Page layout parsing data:
^^^^^^^^
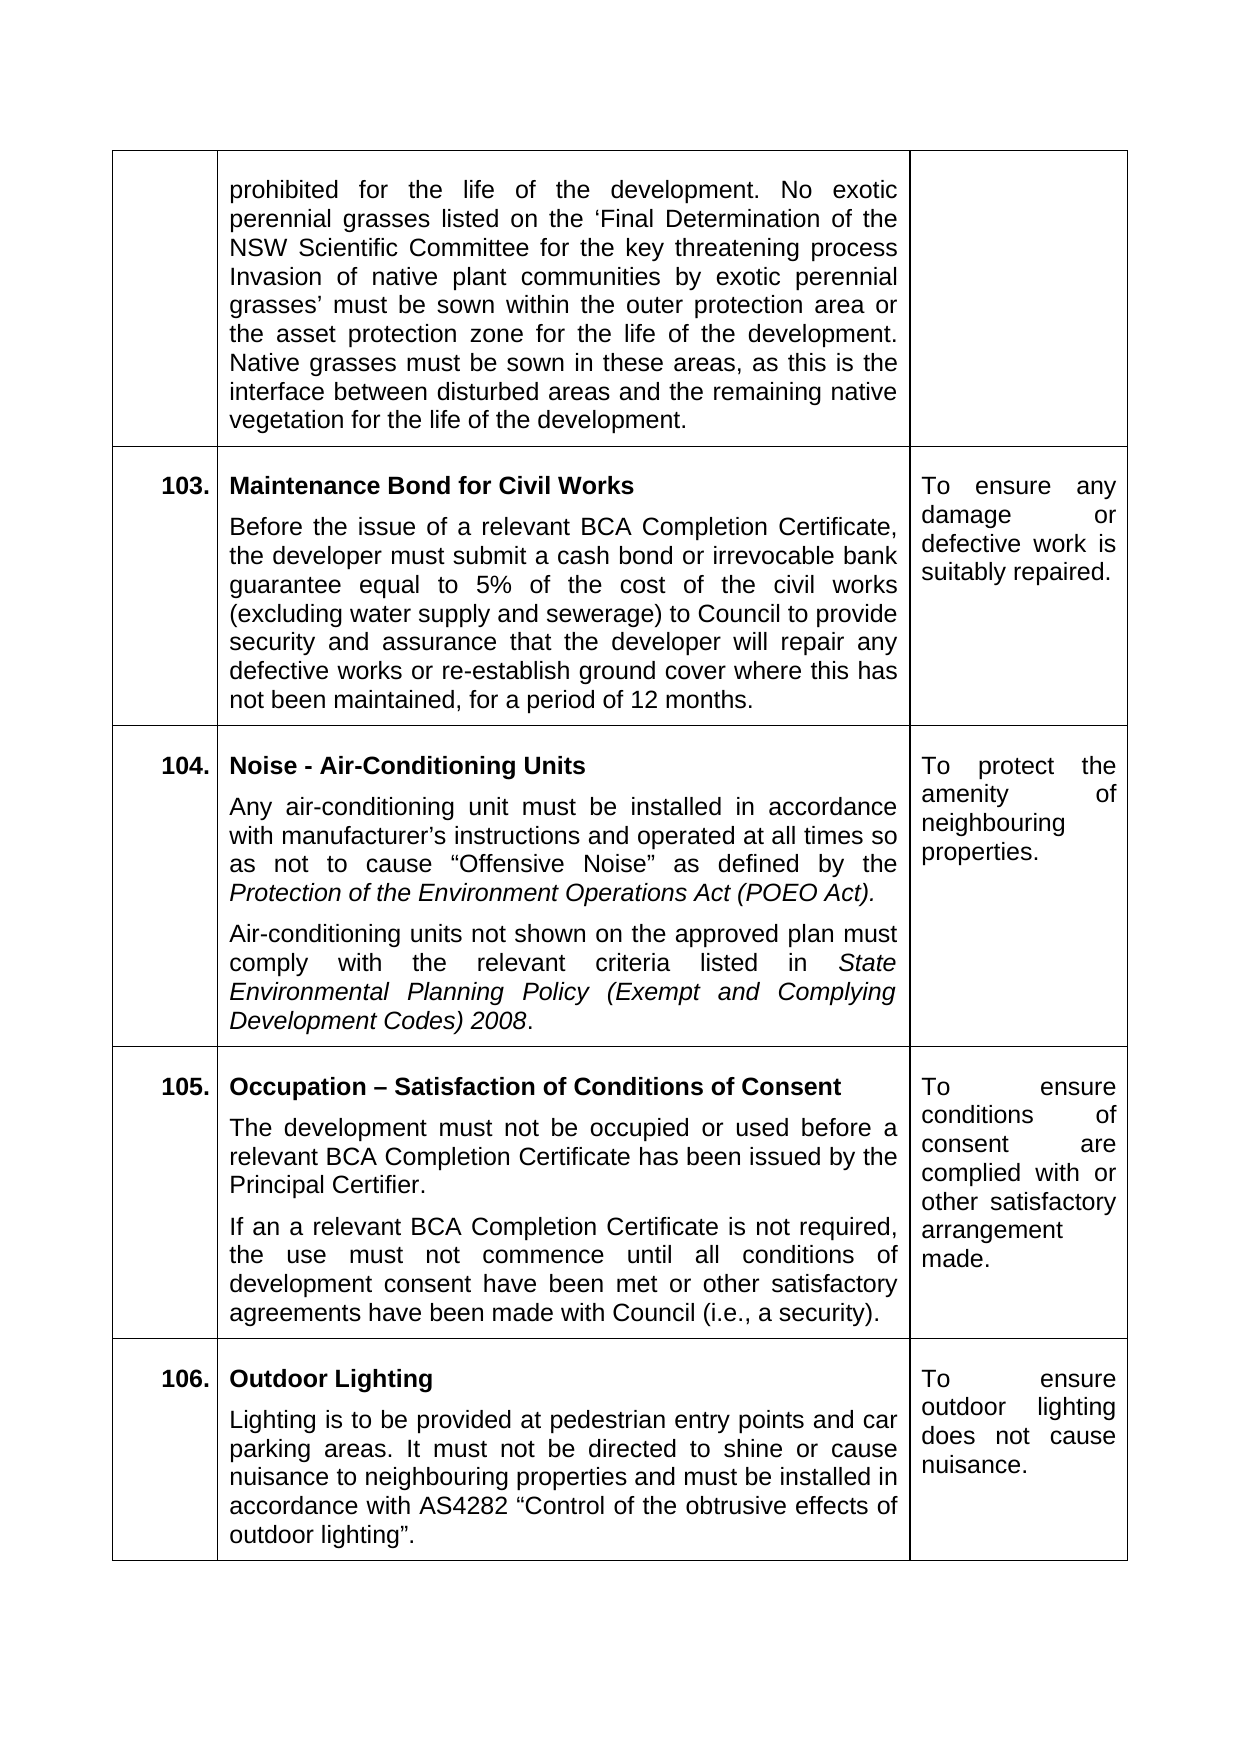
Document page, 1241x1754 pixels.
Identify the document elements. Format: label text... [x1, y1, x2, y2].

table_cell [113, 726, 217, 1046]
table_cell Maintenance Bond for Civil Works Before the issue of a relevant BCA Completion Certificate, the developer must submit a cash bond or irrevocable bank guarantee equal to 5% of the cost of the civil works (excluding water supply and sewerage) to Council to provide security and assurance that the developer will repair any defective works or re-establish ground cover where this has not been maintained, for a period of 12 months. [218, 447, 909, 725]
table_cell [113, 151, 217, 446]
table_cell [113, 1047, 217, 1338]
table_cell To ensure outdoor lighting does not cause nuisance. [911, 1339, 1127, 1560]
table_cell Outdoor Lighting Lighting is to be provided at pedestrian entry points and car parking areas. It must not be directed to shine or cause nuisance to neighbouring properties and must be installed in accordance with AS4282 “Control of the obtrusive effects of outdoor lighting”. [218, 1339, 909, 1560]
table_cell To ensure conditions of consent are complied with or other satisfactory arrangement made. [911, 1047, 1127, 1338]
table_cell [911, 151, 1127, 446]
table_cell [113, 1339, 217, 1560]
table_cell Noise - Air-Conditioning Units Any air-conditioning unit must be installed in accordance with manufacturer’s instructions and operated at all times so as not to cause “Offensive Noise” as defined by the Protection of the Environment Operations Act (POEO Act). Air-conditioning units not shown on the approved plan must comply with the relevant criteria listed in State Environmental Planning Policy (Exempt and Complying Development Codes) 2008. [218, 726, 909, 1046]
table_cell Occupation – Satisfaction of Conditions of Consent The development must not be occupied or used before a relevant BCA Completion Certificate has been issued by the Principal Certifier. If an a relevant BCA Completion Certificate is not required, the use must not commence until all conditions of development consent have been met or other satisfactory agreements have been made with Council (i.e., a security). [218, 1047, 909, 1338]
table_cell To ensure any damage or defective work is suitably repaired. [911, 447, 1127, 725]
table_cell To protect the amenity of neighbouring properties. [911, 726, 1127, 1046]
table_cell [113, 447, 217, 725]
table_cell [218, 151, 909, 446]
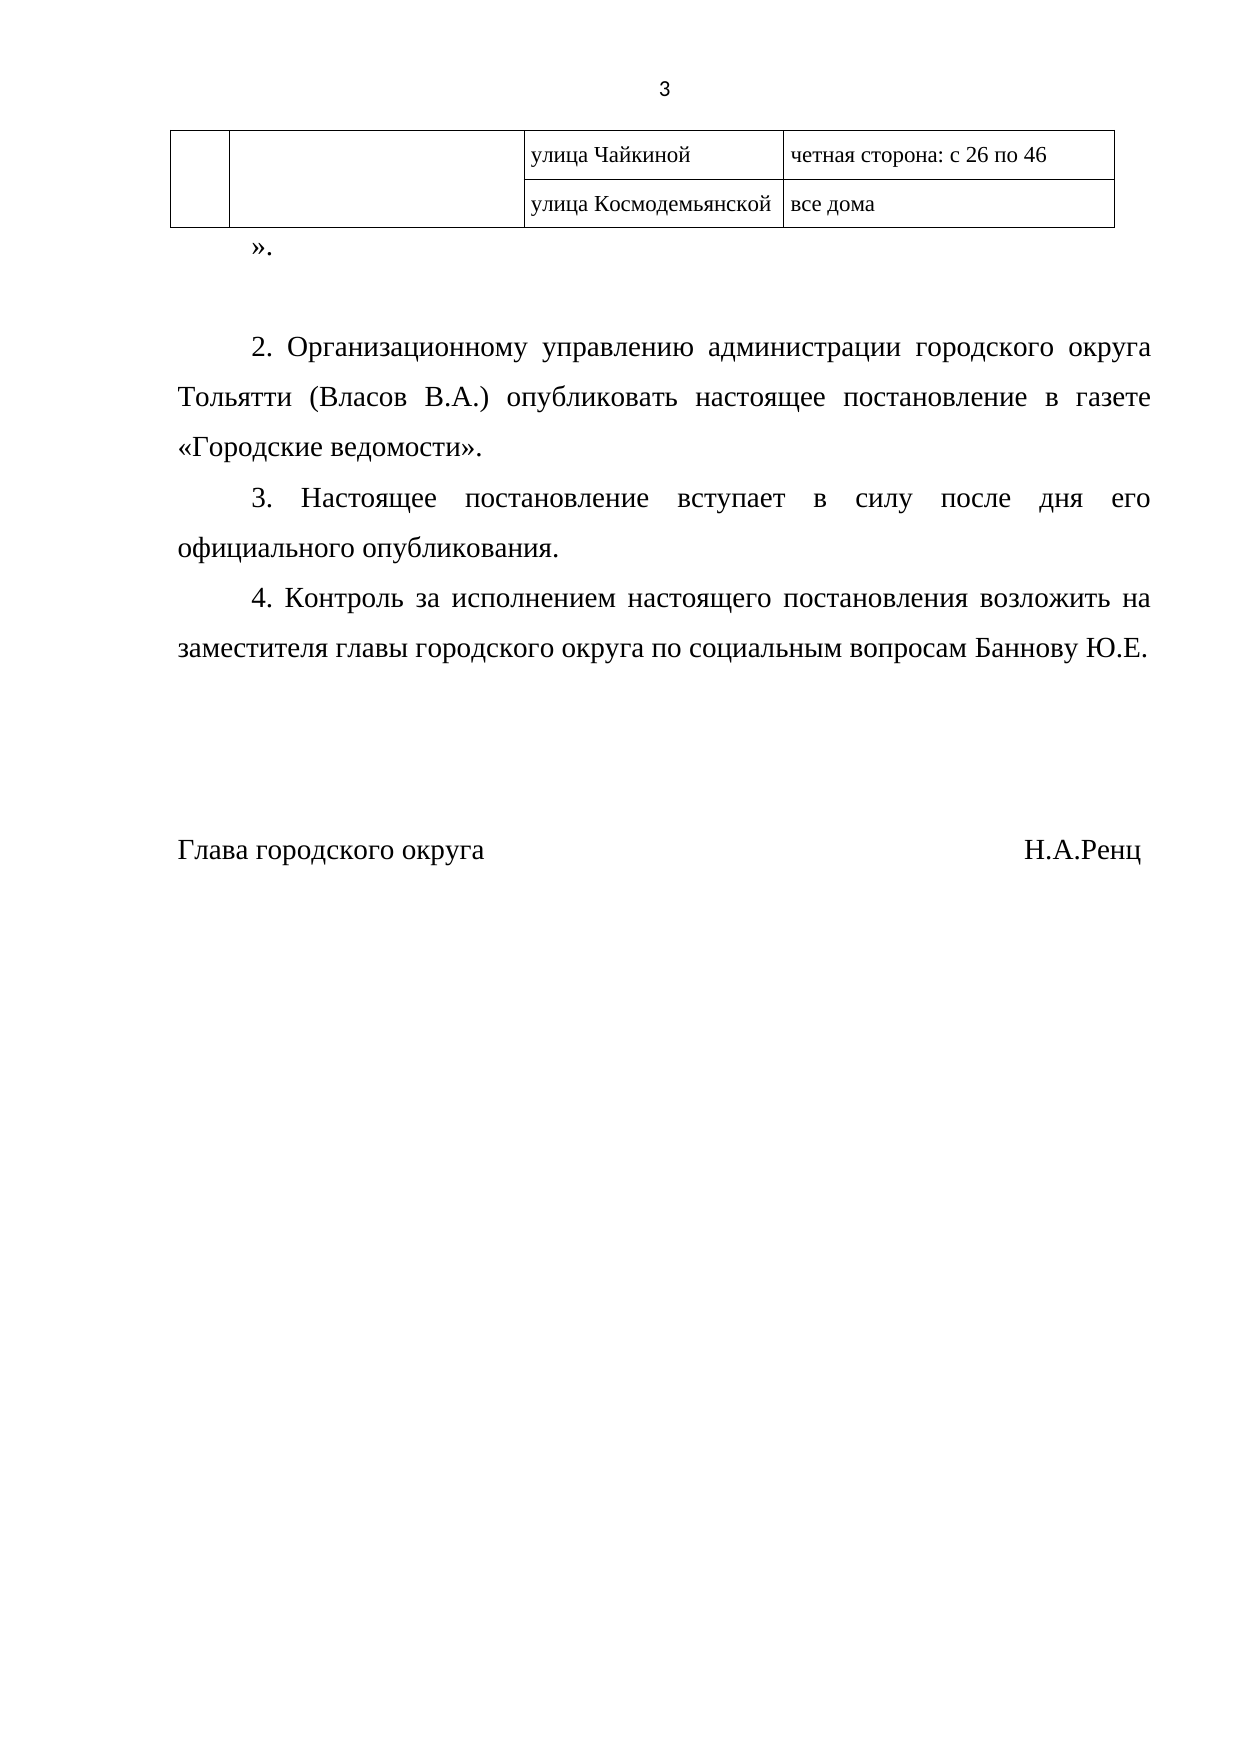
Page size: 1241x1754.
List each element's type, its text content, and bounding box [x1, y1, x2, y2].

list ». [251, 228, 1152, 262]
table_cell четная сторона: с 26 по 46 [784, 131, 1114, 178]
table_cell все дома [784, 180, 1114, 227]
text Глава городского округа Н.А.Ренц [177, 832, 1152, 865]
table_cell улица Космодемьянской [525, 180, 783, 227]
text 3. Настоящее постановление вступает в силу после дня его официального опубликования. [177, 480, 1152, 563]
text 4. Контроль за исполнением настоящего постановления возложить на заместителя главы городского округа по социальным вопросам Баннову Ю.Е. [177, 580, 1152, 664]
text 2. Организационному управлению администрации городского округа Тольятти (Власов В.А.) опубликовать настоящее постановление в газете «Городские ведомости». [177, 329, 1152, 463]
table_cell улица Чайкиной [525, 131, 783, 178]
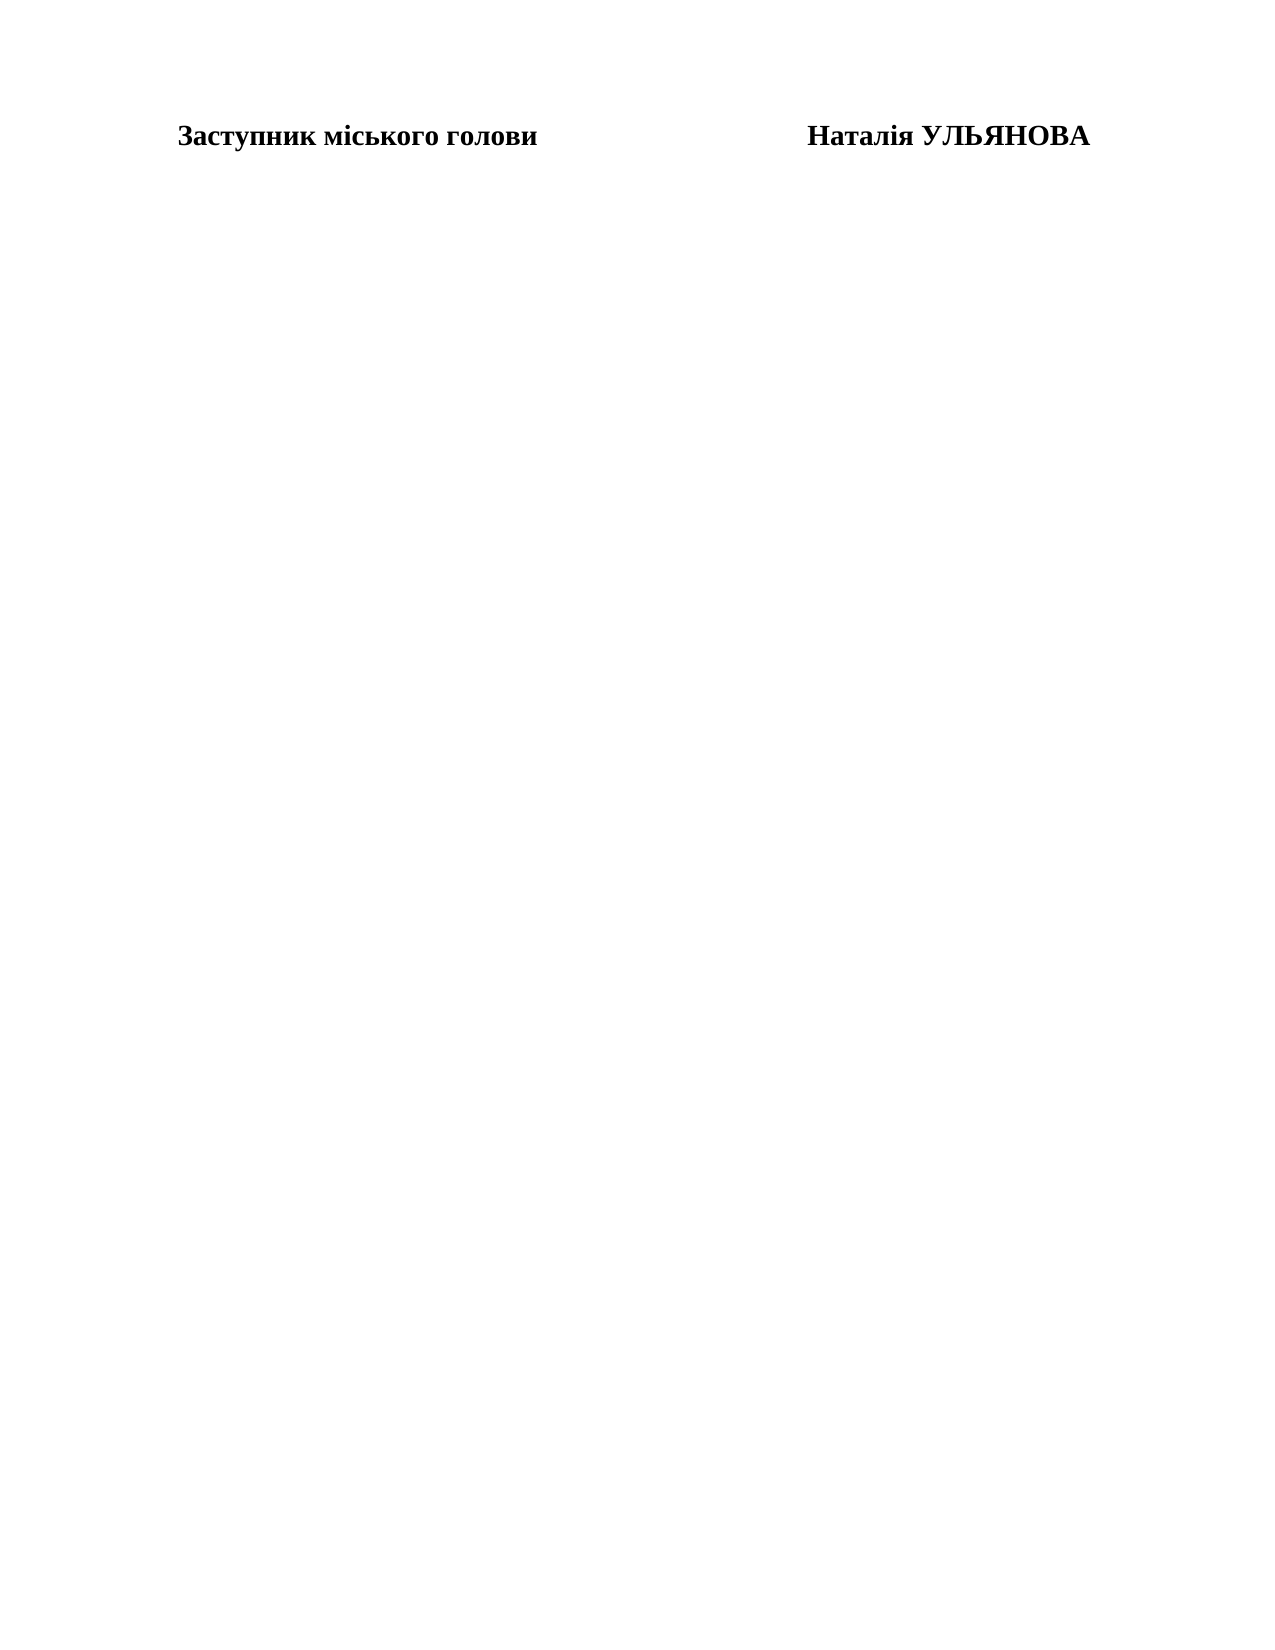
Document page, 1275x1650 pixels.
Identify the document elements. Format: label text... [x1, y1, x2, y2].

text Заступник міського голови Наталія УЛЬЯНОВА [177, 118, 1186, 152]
^^^^^^^^
- What needs to be done
All entries need to be duplicated exactly, apart from the images.

- Reply to the task
Document page, 1241x1754 pixels.
Identify the document elements. Format: label text... [x1, y1, x2, y2].

table_cell [113, 726, 217, 1046]
table_cell Maintenance Bond for Civil Works Before the issue of a relevant BCA Completion Certificate, the developer must submit a cash bond or irrevocable bank guarantee equal to 5% of the cost of the civil works (excluding water supply and sewerage) to Council to provide security and assurance that the developer will repair any defective works or re-establish ground cover where this has not been maintained, for a period of 12 months. [218, 447, 909, 725]
table_cell [113, 151, 217, 446]
table_cell [113, 1047, 217, 1338]
table_cell To ensure outdoor lighting does not cause nuisance. [911, 1339, 1127, 1560]
table_cell Outdoor Lighting Lighting is to be provided at pedestrian entry points and car parking areas. It must not be directed to shine or cause nuisance to neighbouring properties and must be installed in accordance with AS4282 “Control of the obtrusive effects of outdoor lighting”. [218, 1339, 909, 1560]
table_cell To ensure conditions of consent are complied with or other satisfactory arrangement made. [911, 1047, 1127, 1338]
table_cell [911, 151, 1127, 446]
table_cell [113, 1339, 217, 1560]
table_cell Noise - Air-Conditioning Units Any air-conditioning unit must be installed in accordance with manufacturer’s instructions and operated at all times so as not to cause “Offensive Noise” as defined by the Protection of the Environment Operations Act (POEO Act). Air-conditioning units not shown on the approved plan must comply with the relevant criteria listed in State Environmental Planning Policy (Exempt and Complying Development Codes) 2008. [218, 726, 909, 1046]
table_cell Occupation – Satisfaction of Conditions of Consent The development must not be occupied or used before a relevant BCA Completion Certificate has been issued by the Principal Certifier. If an a relevant BCA Completion Certificate is not required, the use must not commence until all conditions of development consent have been met or other satisfactory agreements have been made with Council (i.e., a security). [218, 1047, 909, 1338]
table_cell To ensure any damage or defective work is suitably repaired. [911, 447, 1127, 725]
table_cell To protect the amenity of neighbouring properties. [911, 726, 1127, 1046]
table_cell [113, 447, 217, 725]
table_cell [218, 151, 909, 446]
Page size: 1241x1754.
List each element's type, its text content, and bounding box [x1, y1, x2, y2].

list ». [251, 228, 1152, 262]
table_cell четная сторона: с 26 по 46 [784, 131, 1114, 178]
table_cell все дома [784, 180, 1114, 227]
text Глава городского округа Н.А.Ренц [177, 832, 1152, 865]
table_cell улица Космодемьянской [525, 180, 783, 227]
text 3. Настоящее постановление вступает в силу после дня его официального опубликования. [177, 480, 1152, 563]
text 4. Контроль за исполнением настоящего постановления возложить на заместителя главы городского округа по социальным вопросам Баннову Ю.Е. [177, 580, 1152, 664]
text 2. Организационному управлению администрации городского округа Тольятти (Власов В.А.) опубликовать настоящее постановление в газете «Городские ведомости». [177, 329, 1152, 463]
table_cell улица Чайкиной [525, 131, 783, 178]
Document page, 1275x1650 pixels.
Identify the document elements. Format: label text... [x1, y1, x2, y2].

text Заступник міського голови Наталія УЛЬЯНОВА [177, 118, 1186, 152]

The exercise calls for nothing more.